Fall term is divided into Fall A and B. One of the new core courses that began during Tuck Launch was “Managing People” with Syd Finkelstein, the Steven Roth Professor of Management. This course continues through Fall A and B. Professor Finkelstein’s other new course (co-taught with Giovanni Gavetti), “Five Memos for the Modern Leader,” takes a unique approach. Modeled after leaders who receive memos from their lieutenants, in this case the students are the leaders and the professors are their lieutenants. The memos cover subjects including purpose, expertise, integrity, persuasion and creativity.

Another new core class is “Analytics,” taught by two teams (James Smith and Robert Shumsky, and Praveen Kopalle and Prasad Vana). The course focuses on using data to describe the world, predict outcomes, and make recommendations. Students are introduced to Tableau (a data visualization software), spreadsheet modeling and optimization, and machine learning, among many other things. Moreover, the class content is closely integrated with other core courses for a deeper learning experience.

The core classes “Strategy” and “Marketing” were moved to Fall B so that students will have those frameworks before they begin their internship interviews, most of which happen in the first week of January. Winter term has been pushed back to the second week of January to accommodate those interviews.
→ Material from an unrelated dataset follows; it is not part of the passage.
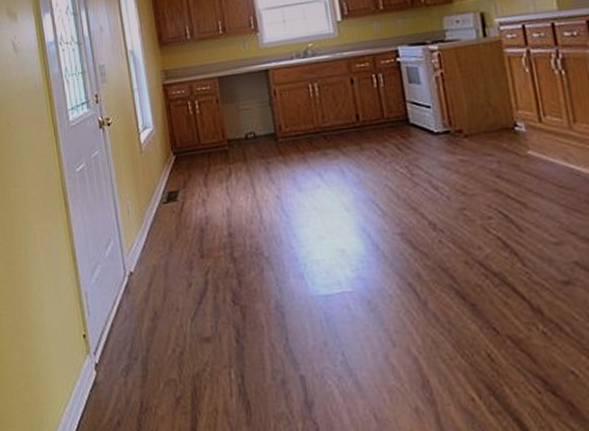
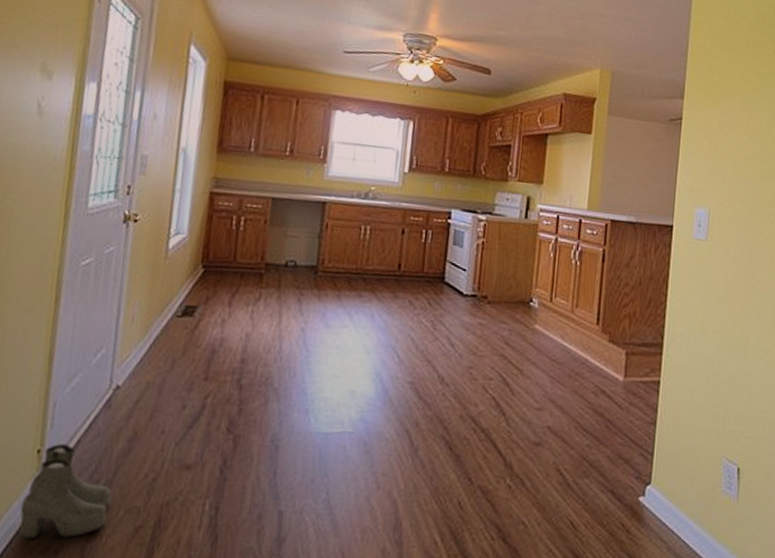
boots: none [82,328,152,412] -> present [19,444,112,539]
Two new strategy classes are “Digital and Social Media Strategy” (Lauren Grewal) and “Ecosystem Strategy” (Ron Adner), with the latter focusing on developing a “wide lens perspective” on innovation and innovative ecosystems.
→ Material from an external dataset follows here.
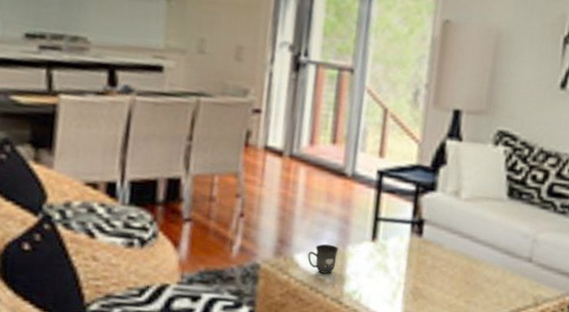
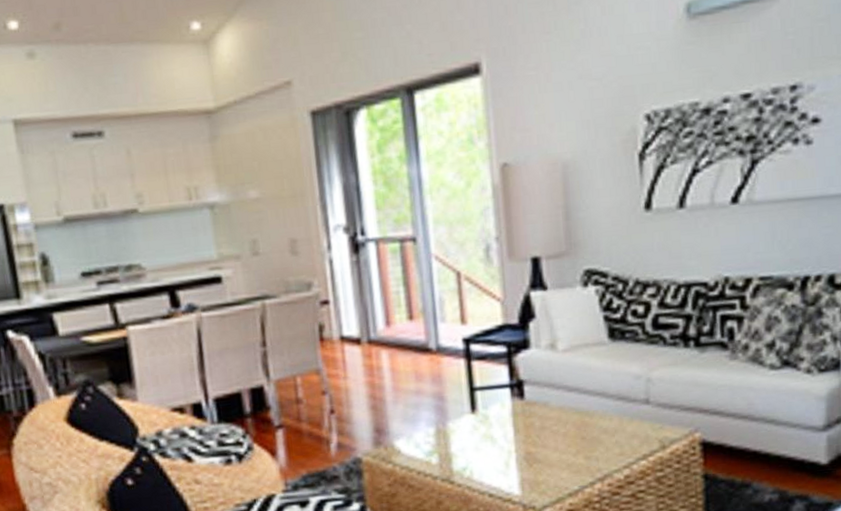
mug: present [307,244,339,274] -> none [408,424,439,456]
For students interested in the VC/PE industry, Gordon Phillips’ “Venture Capital and Private Equity Basics” offers an introduction to the industry participants and their perspectives, strategies, objectives and challenges.

In line with Tuck’s new emphasis on reflection, Pino Audia’s “Leadership Development: Skills-Awareness, Skills, and Strategy” uses a 360-degree feedback tool and the Inventory of Leadership Styles to teach students how to use self-knowledge as a leadership strategy.

Finally, Ella Bell is teaching a new course “Reconceiving Representation: Gender Equity in Management and Society” that takes on how the roles of men and women must evolve in order to make it possible for women to advance in the workplace.

Dartmouth has created an imaginative and integrative structure for their new core curriculum — what an exciting time to be at Tuck!